I had just started high school, and my family had moved to a smaller town, which was kind of depressing. I had been listening to classical music for a couple years and I knew that I would miss having a well-stocked public library nearby.
On PBS I watched a performance of M1, and the third movement struck me like a thunderbolt. I loved how it was simultaneously serious and satiric, and from that moment I could recognize Mahler's music almost instantly.
I bought M1 with Adrian Boult and the Vienna Symphony (not the Phil), on Vanguard I think, and began acquiring other symphonies as meager proceeds from delivering newspapers would allow. I remember having M3 and M9 with Abravanel, and later, M9 with Walter/Columbia, a recording I liked much better, though it would be a few more years before I really understood the music.
One day I turned on WFMT in the middle of M6. After about two notes I said to myself, This is Mahler, and this is my favorite of all I've heard so far.
I attended a small college in Iowa, and one of the benefits of it being a small school was that I walked into the radio station offering my services for anything classical, and was immediately anointed the Classical Director. The faculty advisor was a Mahler enthusiast, and the station manager explained, "If you go to Bob with a purchase order, make sure you include some Mahler and he will sign it immediately." True enough! (Bob is a great guy, we became good friends, and he's one of the last teachers I knew there who's still around. We keep in touch.)

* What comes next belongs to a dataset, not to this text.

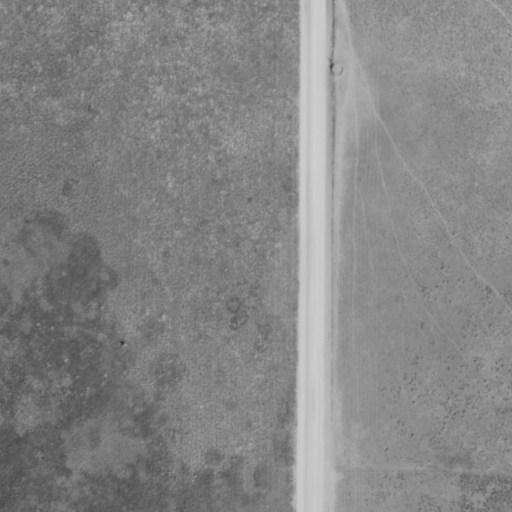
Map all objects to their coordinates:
road: (345, 256)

A bit OT, Prokofiev was another of my early enthusiasms, and each time I revisit his music, my estimation of his greatness rises. Last weekend I picked up a copy of "Cinderella" complete on two MHS LPs with Rozhdestvensky and the Moscow Radio Symphony. The discs are fine pressings in miraculously good condition, the performance is outstanding, the sound is way above average for Soviet-era recordings, and the intelligent, perceptive liner notes by David J. Rabinowitz are a blooming miracle.